--- Work required ---
Write out the lines below exactly, beginning at the one with "plate: none [606,423,684,449]" and stopping after the one with "cup: present [446,337,468,373]"; the pictures are not copied.

*** Extracted information ***

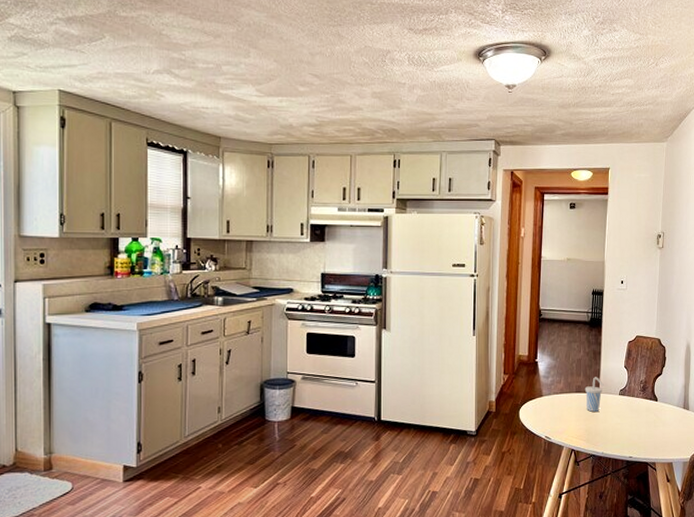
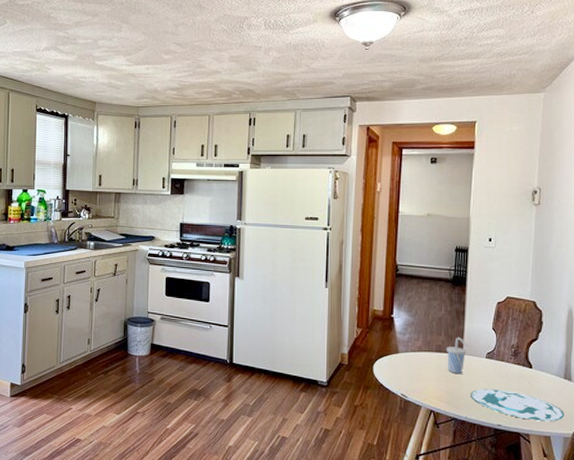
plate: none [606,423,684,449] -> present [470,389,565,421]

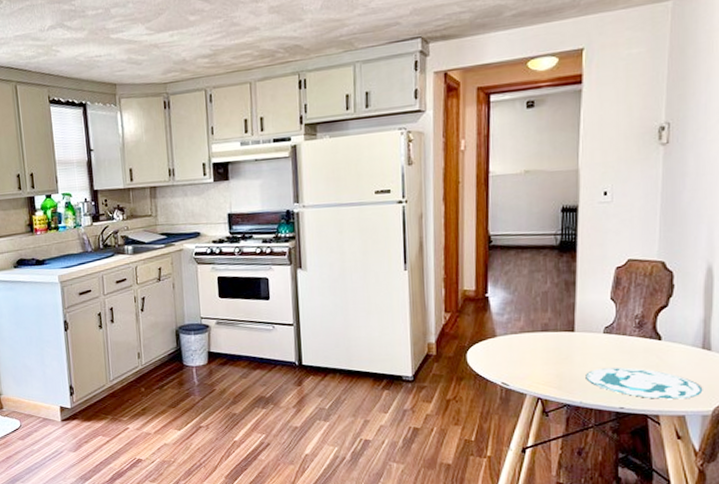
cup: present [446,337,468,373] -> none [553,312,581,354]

***
*** Extracted information ***

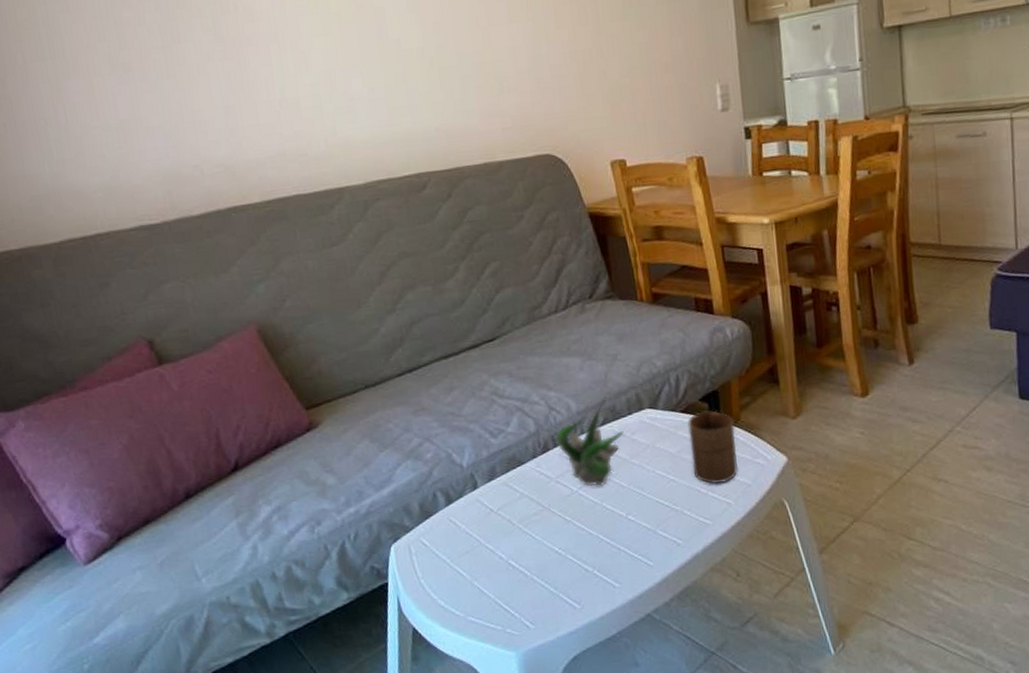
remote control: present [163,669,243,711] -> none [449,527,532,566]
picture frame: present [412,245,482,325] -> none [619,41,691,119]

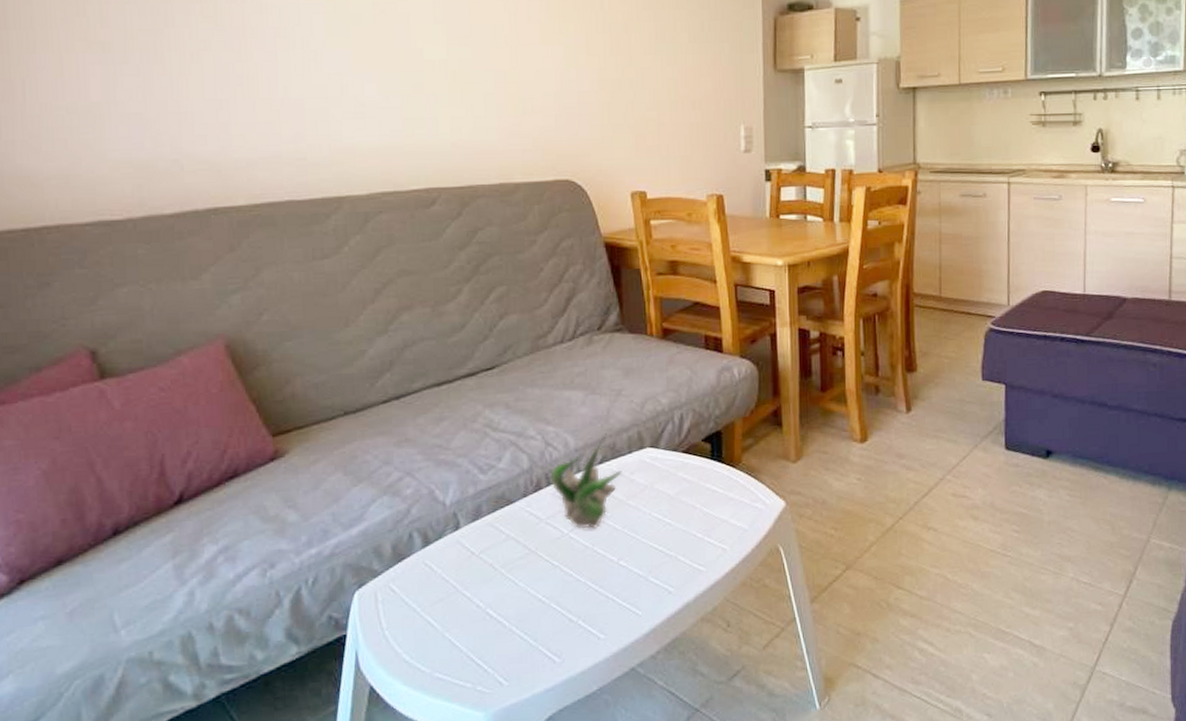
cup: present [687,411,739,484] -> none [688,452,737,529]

***

--- Task output ---
plate: none [606,423,684,449] -> present [470,389,565,421]

cup: present [446,337,468,373] -> none [553,312,581,354]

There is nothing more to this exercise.